WebCL: OpenCL For The Browser

WebCL is expected to work in a similar way to WebGL, but to instead harness the compute power of modern graphics processors. There are currently a few basic WebCL demos for those running Mac OS X with a modern NVIDIA GPU that supports the OpenCL 1.0+ specification. Samsung is largely behind the work on bringing WebCL to WebKit while Nokia has been working on a WebCL extension for Mozilla Firefox. Those interested in learning more about WebCL can visit the Khronos Group Wiki page.
When WebGL initially came to web browsers on Linux, there were problems. In particular, the AMD Catalyst driver wasn't up to par, but generally more broken was the state of Mesa and its OpenGL ES 2.0 support across the different hardware drivers. It's not even until Firefox 6.0 where more GPU Linux drivers should be white-listed.
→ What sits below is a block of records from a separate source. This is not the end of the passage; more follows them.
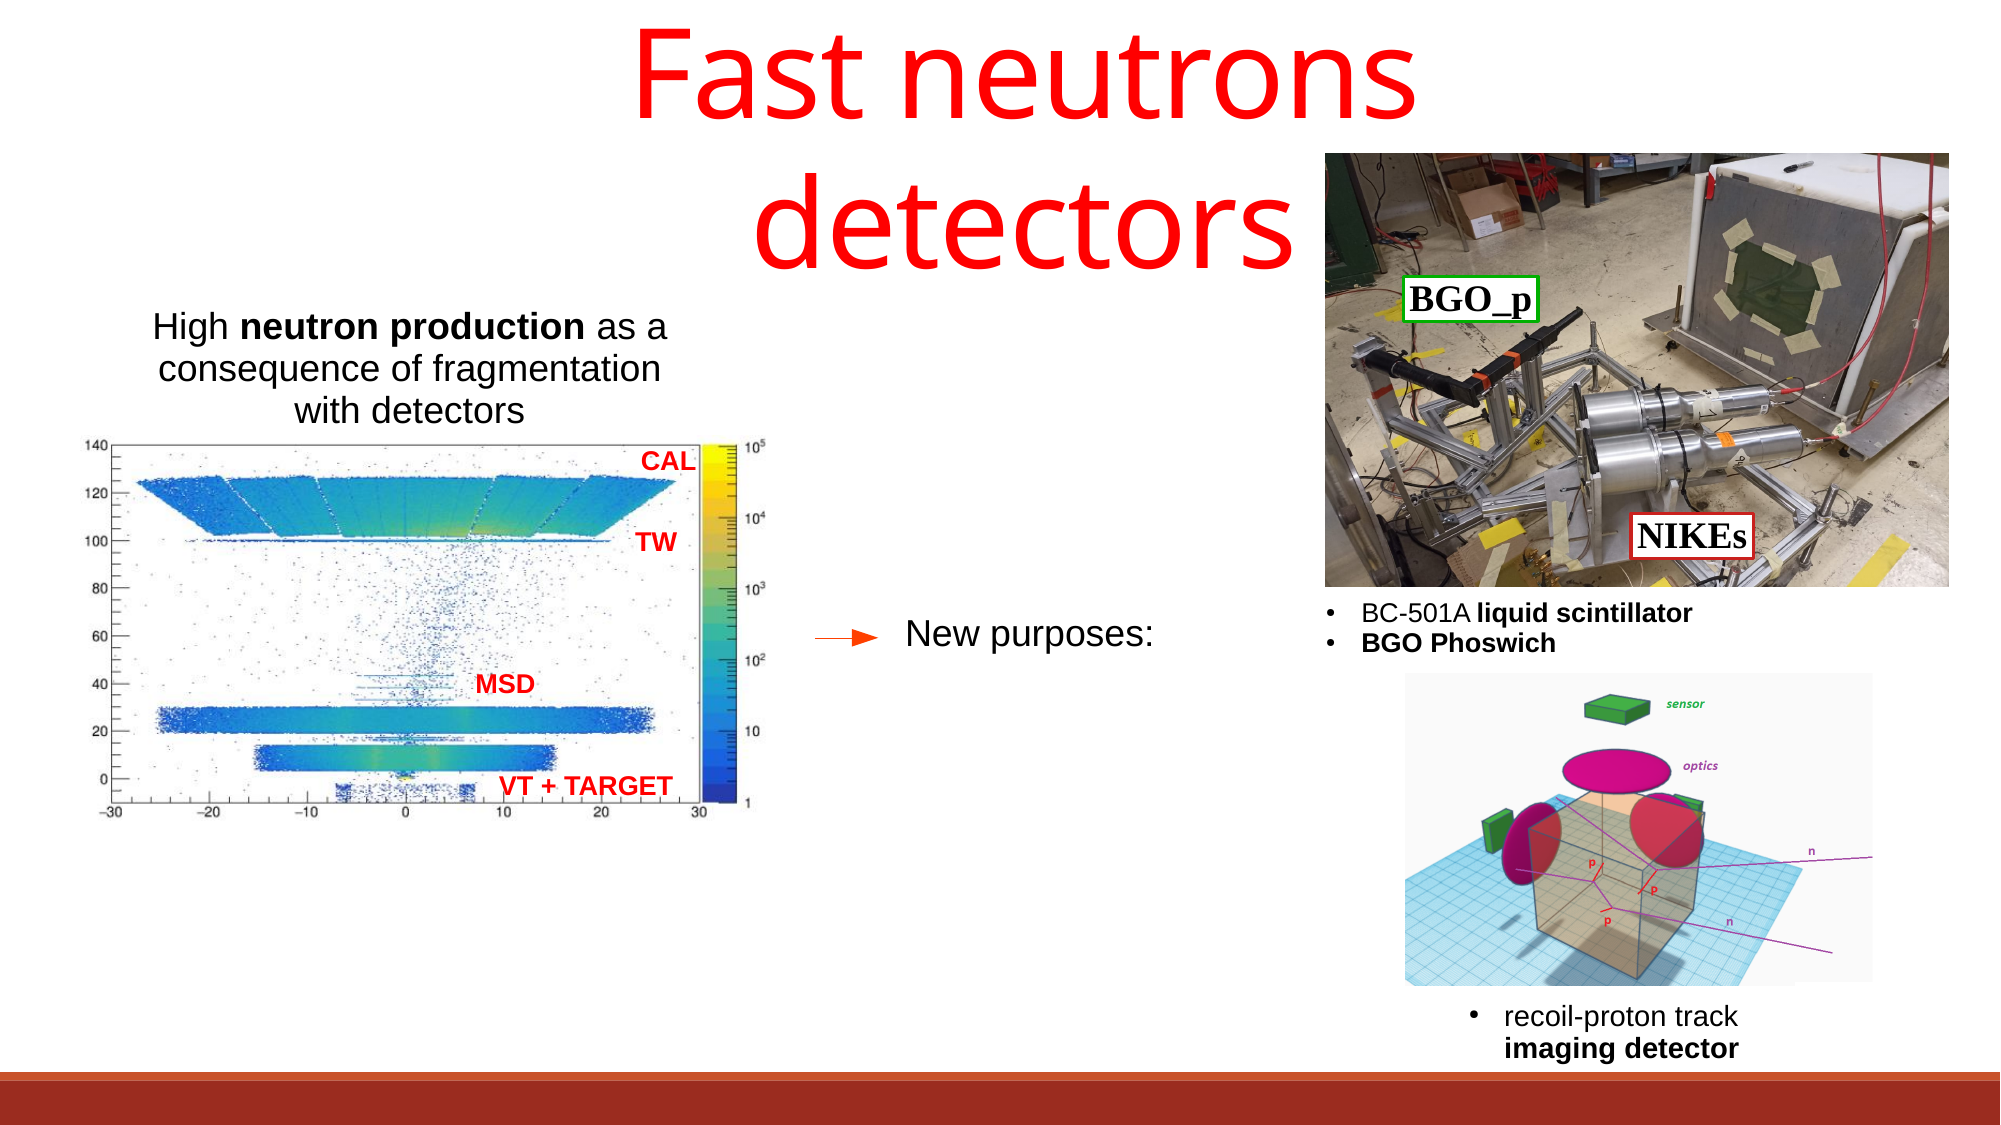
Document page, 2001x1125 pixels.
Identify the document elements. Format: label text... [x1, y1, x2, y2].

text_box recoil-proton track imaging detector [1453, 992, 2000, 1072]
text_box VT + TARGET [484, 763, 697, 839]
text_box CAL [625, 439, 715, 496]
text_box TW [620, 519, 709, 577]
text_box BC-501A liquid scintillator BGO Phoswich [1311, 590, 1760, 697]
text_box BGO_p [1403, 276, 1539, 322]
text_box New purposes: [890, 604, 1170, 662]
text_box NIKEs [1631, 513, 1754, 559]
text_box Fast neutrons detectors [362, 0, 1683, 295]
picture [1405, 673, 1873, 987]
text_box [0, 1072, 2000, 1125]
text_box High neutron production as a consequence of fragmentation with detectors [134, 298, 686, 435]
picture [80, 435, 769, 824]
text_box MSD [460, 661, 615, 737]
picture [1325, 153, 1949, 587]
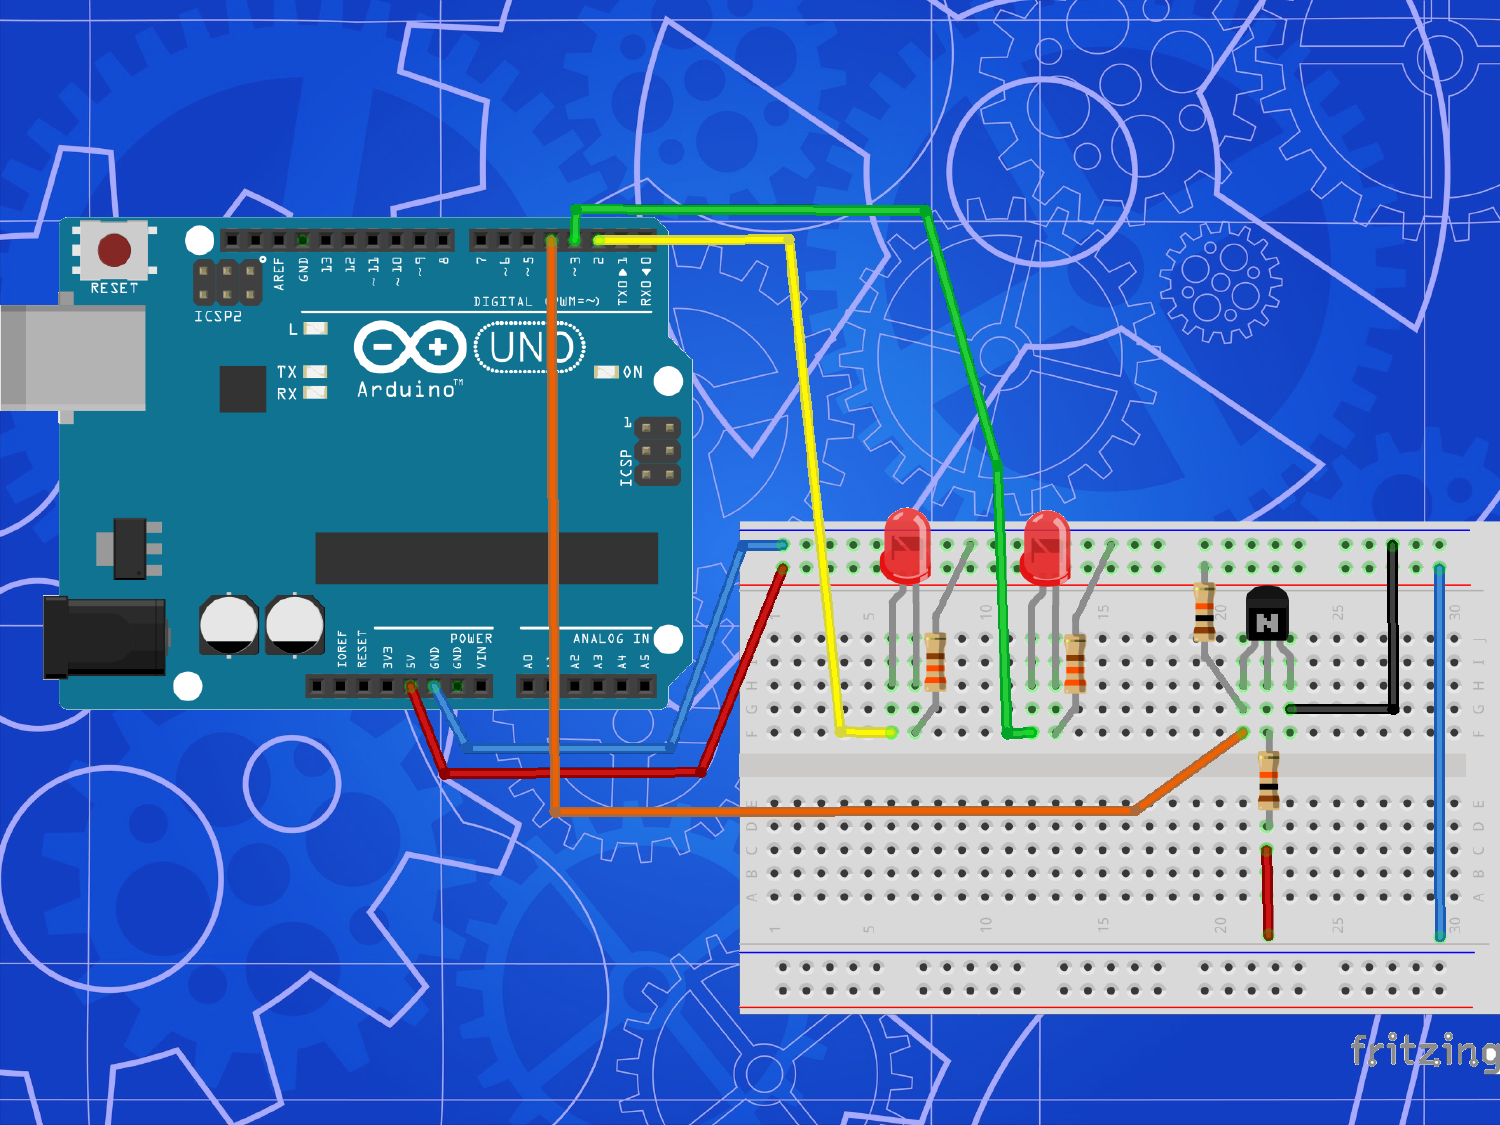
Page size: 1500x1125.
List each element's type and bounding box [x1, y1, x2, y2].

picture [0, 198, 1500, 1075]
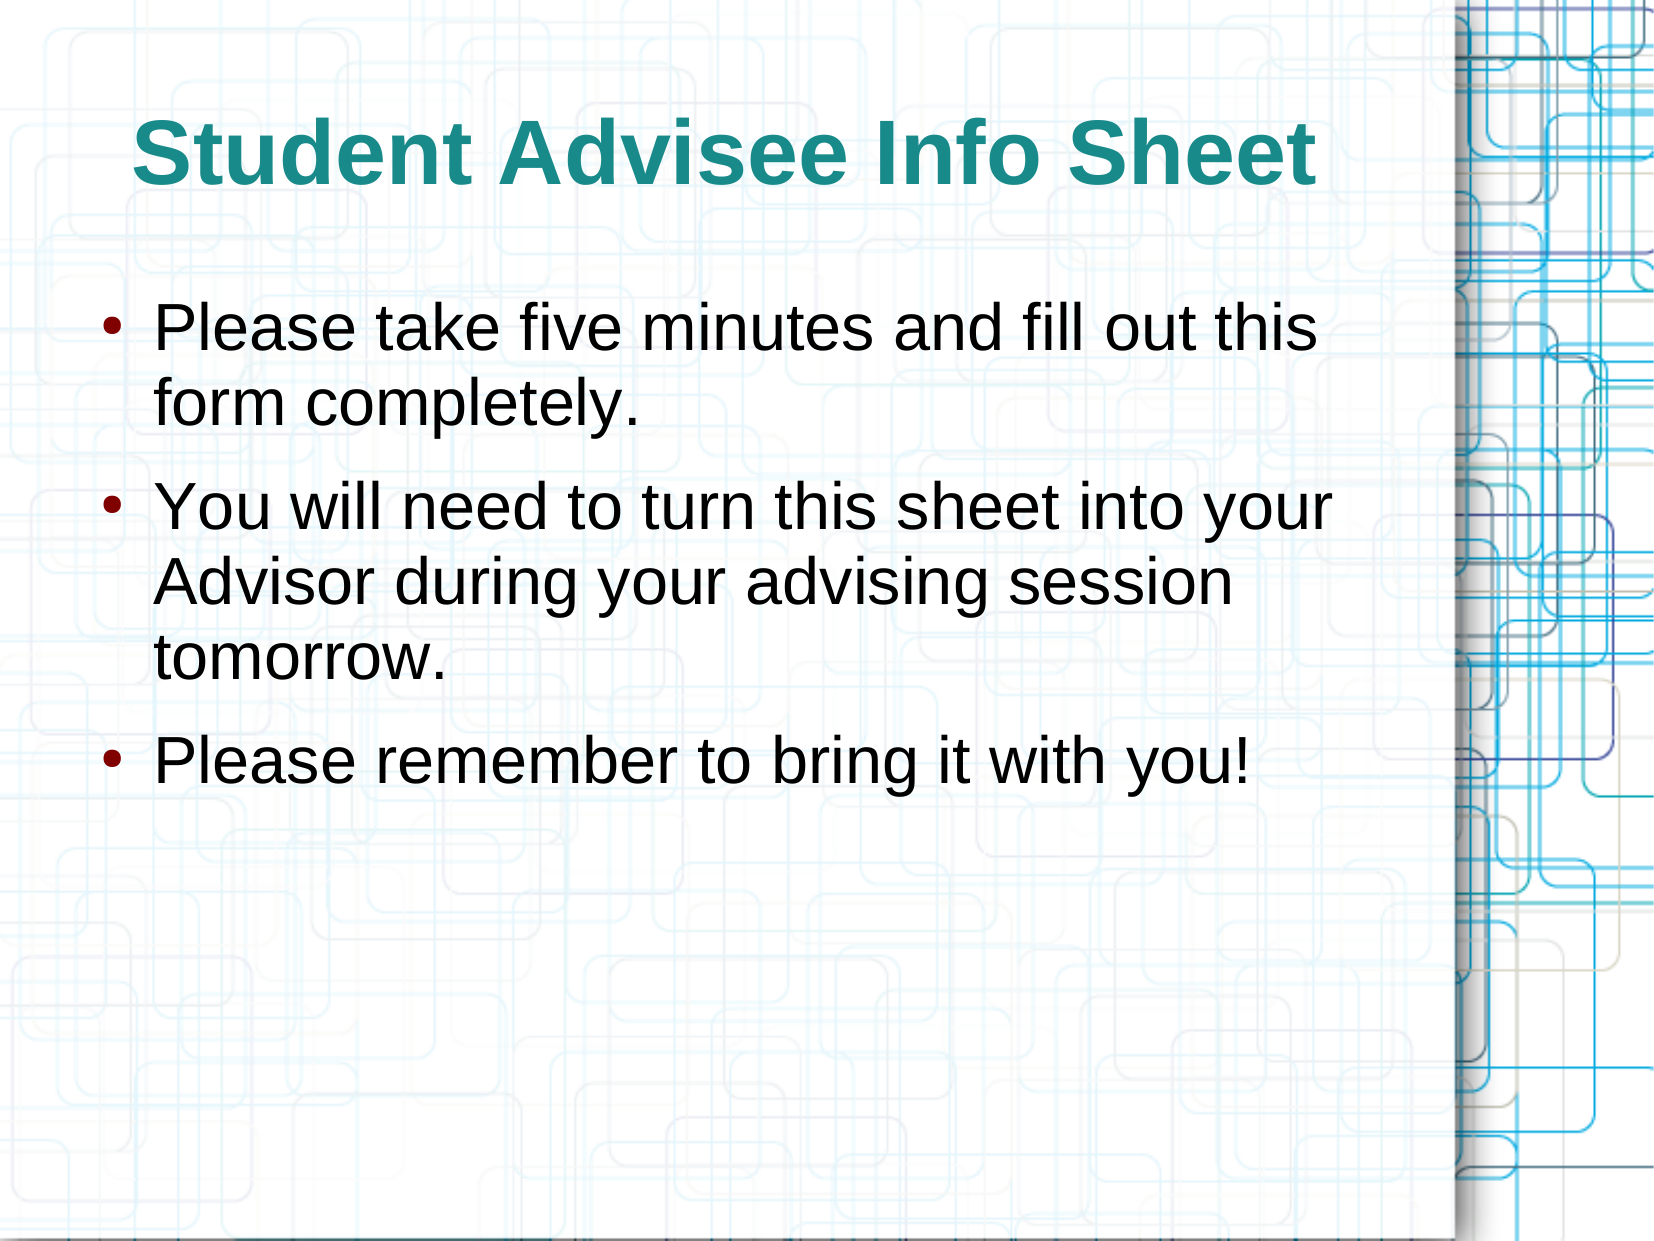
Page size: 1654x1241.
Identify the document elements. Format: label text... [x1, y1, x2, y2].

picture [0, 0, 1654, 1241]
title Student Advisee Info Sheet [59, 56, 1418, 250]
list Please take five minutes and fill out this form completely. You will need to turn this sheet into your Advisor during your advising session tomorrow. Please remember to bring it with you! [82, 290, 1418, 1094]
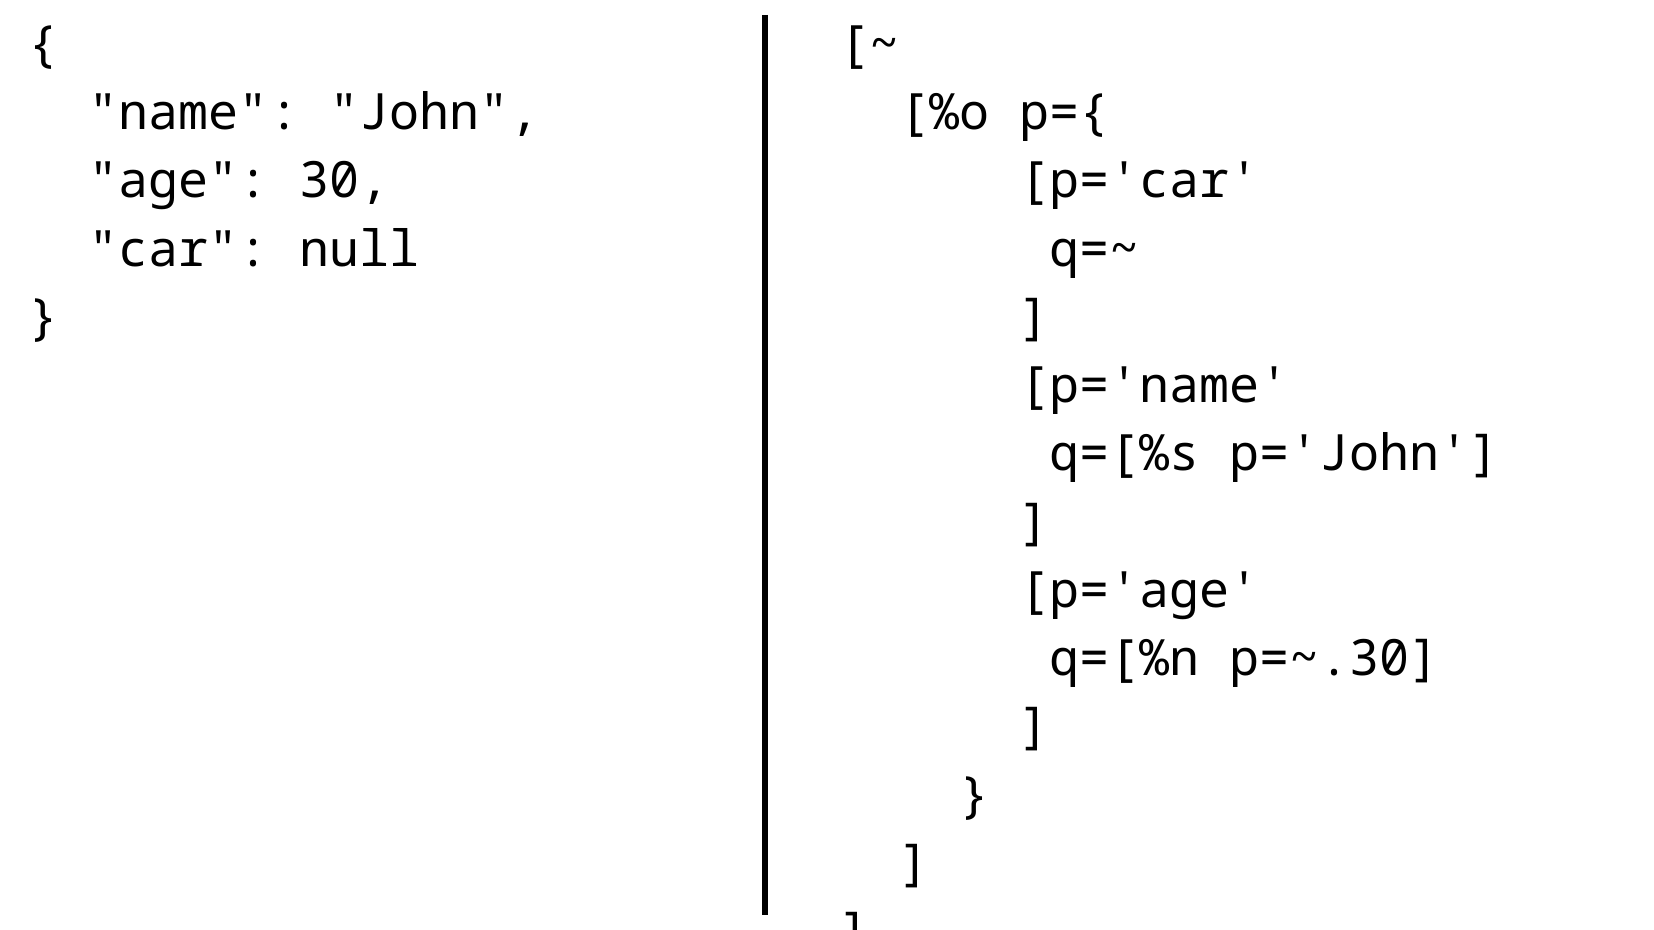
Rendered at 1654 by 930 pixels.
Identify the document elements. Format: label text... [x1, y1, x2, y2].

On the WebCL side, there will be even greater problems than there was with supporting WebGL on an open-source stack. There currently is no working OpenCL support for the open-source GPU drivers.
Being worked on this summer as part of Google's Summer of Code (GSoC) is OpenCL over Gallium3D, which has had some code developed for a few years known as "Clover", but it's not yet in a usable form. Recently the OpenCL-Gallium3D milestone was hit of building native OpenCL kernels, but Clover remains out of master and still has a lot of work ahead before it's ready for adoption by end-users. Even when OpenCL-over-Gallium3D is there, it won't do any good for those with the Intel classic driver or those just wishing to use OpenCL on the CPU; well, unless the OpenCL state tracker is made to work with Softpipe or (more ideally) LLVMpipe. At least though the modern NVIDIA and AMD drivers support OpenCL 1.0+ when paired with modern graphics processors.